In another case, Kavanaugh appeared to side with consumers over corporate interests.
The case involved whether iPhone users could bring an anti-trust lawsuit against Apple over the company’s requirement that third-party developers sell iPhone apps only on Apple’s App Store. During oral arguments, Kavanaugh said that “consumers are harmed” by the policy.
Kavanaugh was addressing Solicitor General Noel Francisco, a Trump appointee, who was arguing on behalf of Apple.
That’s not to say Kavanaugh is in open rebellion against the Trump administration.

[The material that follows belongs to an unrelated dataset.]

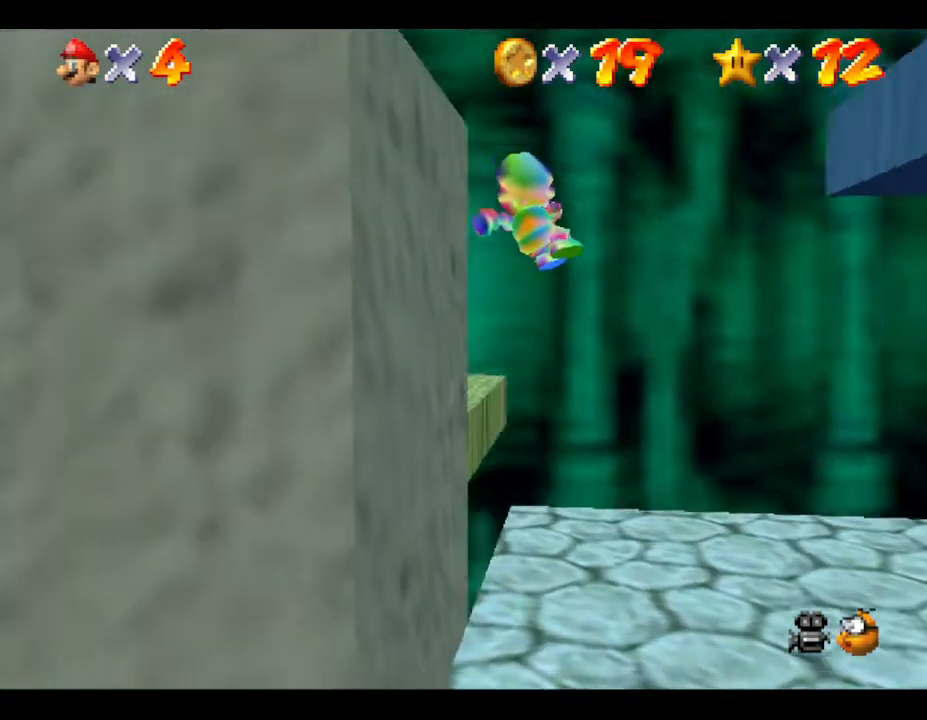
{"buttons": ["A"], "left_stick": "left", "events": [[133, "A", "up"], [167, "A", "down"]]}
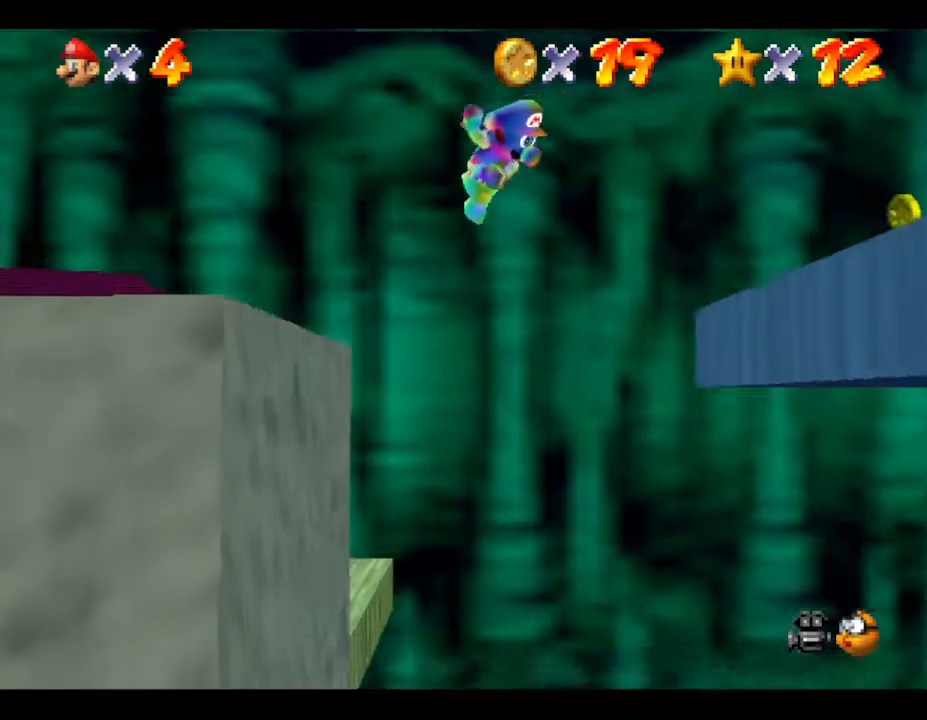
{"buttons": ["A"], "left_stick": "left", "events": []}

In October, the court heard a case involving the government’s ability to detain noncitizens who have committed certain crimes that make them deportable. The Trump administration believes such people can be detained any time after their release from jail — even decades later — and held without bond pending a deportation hearing. Kavanaugh appeared receptive to the Justice Department’s interpretation of federal immigration law.
“Congress did not put in a time limit” on how long the government had to find and detain an immigrant after their release from jail, Kavanaugh told a lawyer for the American Civil Liberties Union, which was representing a class of immigrants.
The court also has yet to rule on any landmark case in which Kavanaugh participated. But his actions so far suggest his ideology is closer to former Justice Anthony Kennedy than, say, Thomas, arguably the court’s most conservative justice, or even Gorsuch, Trump’s first appointee who often sides with Thomas.
But three issues before the court should provide a litmus test.
In February, 2019, the court will hear arguments over whether Commerce Secretary Wilbur Ross can be deposed in a lawsuit challenging the administration’s decision to add a controversial question about U.S. citizenship status to the 2020 census.
The Justice Department also has asked the court to support two other controversial policies of the Trump administration that have stalled in lower courts. One involves Trump’s ban on transgenders serving in the military. The other involves the fate of young undocumented immigrants protected from deportation under the Obama-era Deferred Action for Childhood Arrivals program, or DACA, which Trump revoked in his first year in office.
Both policies have been challenged in court and have yet to go into effect. The Justice Department has petitioned the Supreme Court to pick up the cases ahead of lower court rulings. A decision by the justices may come as soon as January.